Introducing desirable molecules into a liquid material to improve the material's properties requires even dissociation or dispersion of the molecules in the liquid. If the molecules are not normally dispersible, or only partially dispersible, the result of incomplete or ineffective dispersion can be a heterogeneous, rather than a desired homogeneous, mixture. Heterogeneity can create points or areas of instability in the material where failure can occur. Formulating a paint material with a fluorinated material has heretofore been difficult because the strong attraction of the fluorinated molecule to itself reduces the dissociation in the paint base and often results in aggregation or phase separation, which provides aesthetically unpleasing coating, and also reduces the desirable properties of the paint, such as, but not limited to, surface texture, smoothness, reflectivity, durability, abrasion resistance, and the like.
For example, in paint composition materials it may be desirable to introduce molecules that improve hydrophobicity so that the surface coated with the paint has a greater ability to repel water. Such molecules may include, but are not limited to, fluorinated polymers. One example are fluorinated polyhedral oligomeric silsesquioxane (“F-POSS”) polymer molecules, which are a subclass of polyhedral oligomeric silsesquioxanes (“POSS”) and consist of a silicon-oxide core [SiO1.5] with a periphery of long-chain fluorinated alkyl groups. Such alkyl groups include fluorinated triethoxysilanes. F-POSS molecules possesses one of the lowest known surface energies leading to the creation of superhydrophobic and oleophobic surfaces. A feature of F-POSS material is that it ordinarily forms a siloxy cage that acts like an inorganic glass-like material, but have organic R group substituents at the matrix apices, which provides unusual properties and applications. See formula [1] below.

Blending F-POSS into conventional paints is problematic because the fluorine atoms of neighboring F-POSS molecules have a tendency to attract each other resulting in F-POSS molecules not typically being readily dispersible or dissociable in other materials. F-POSS molecules typically have low solubility in non-fluorinated solvents. It would be desirable to have an F-POSS material that was more easily dispersed or dissociated in other materials.
The phase separations that can occur when trying to blend fluorinated molecules into a paint or other liquid material may result in imposed heterogeneity, which can be disastrous as some regions may be more hydrophobic or oleophobic than others. The lattice energy of the matrix of the heterogeneous paint material can result in formation of crystallites, which cause phase anomalies and points of instability where failure can occur.
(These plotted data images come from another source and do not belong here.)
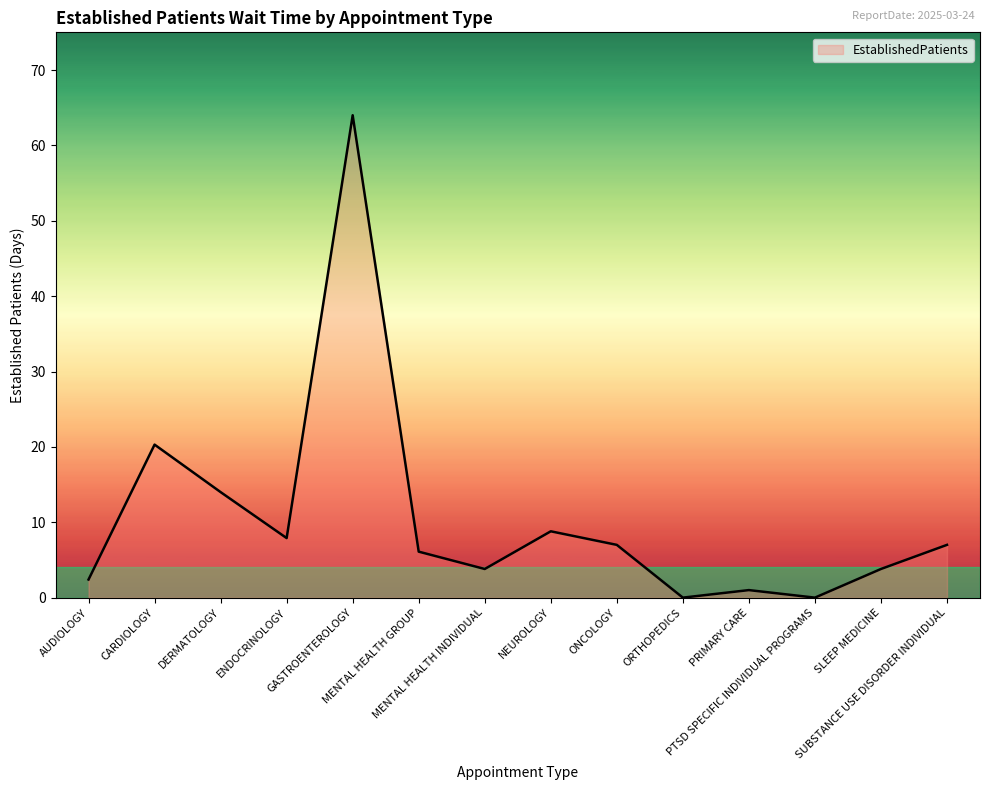

Where is the first local minimum?

ENDOCRINOLOGY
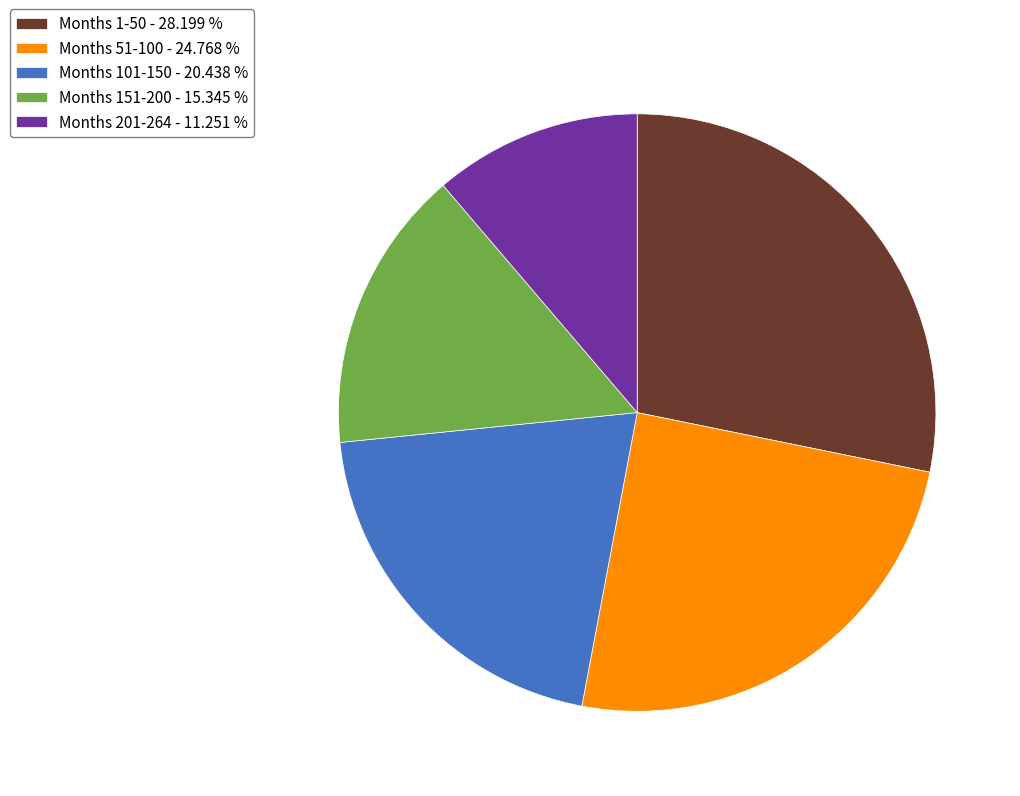

Rank the categories by value from highest to lowest.

Months 1-50 - 28.199 %, Months 51-100 - 24.768 %, Months 101-150 - 20.438 %, Months 151-200 - 15.345 %, Months 201-264 - 11.251 %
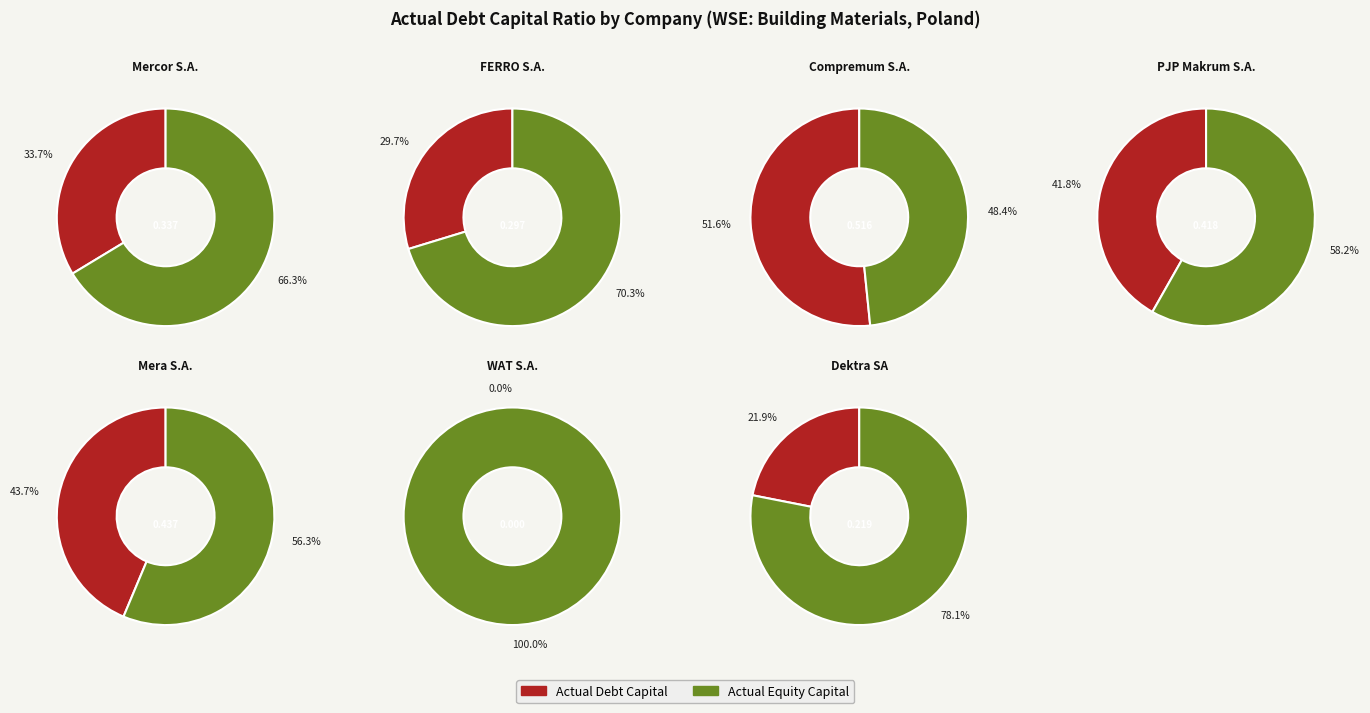

True or false: Dektra SA accounts for 10% of the total.

True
In paint compositions, such failures may cause cracking, delamination, peeling, and other failures.
It would be desirable to have a method for compatibilizing the molecule to be added to the material so as to achieve as much dissociation as possible and to form a homogeneous mixture.
High abrasion resistance is often a key attribute of paint materials that are applied to a surface that will be subject to abrasion forces. A smoother surface contributes to increasing abrasion resistance. Abrasion resistance is improved with paint materials where the coated surface has a more homogenous and, therefore, smoother finish. Paint materials that are relatively heterogeneous present a rougher finish and are less abrasion resistant. It would be desirable to have a paint or coating material having high hydrophobicity and/or oleophobicity that also possesses high abrasion resistance.
Fluorinated materials have the drawback of being environmentally unfriendly. Paint, coating or other materials or systems that contain fluorinated materials, while they may have improved hydrophobicity and/or oleophobicity, may not be as environmentally friendly as desirable. It would be desirable to reduce the amount of fluorinated materials in paint, coating or other materials and systems yet retain the desirable hydrophobicity, oleophobicity and/or other properties such materials and systems possess.
It is believed that heretofore F-POSS materials have been formed having only one molecule as the R substituent for all apices. The fluorine atoms of neighboring F-POSS molecules have a tendency to attract each other resulting in F-POSS molecules not typically being readily dispersible or dissociable in other materials. F-POSS molecules typically have low solubility in non-fluorinated solvents. It would be desirable to have an F-POSS material that was more easily dispersed or dissociated in other materials.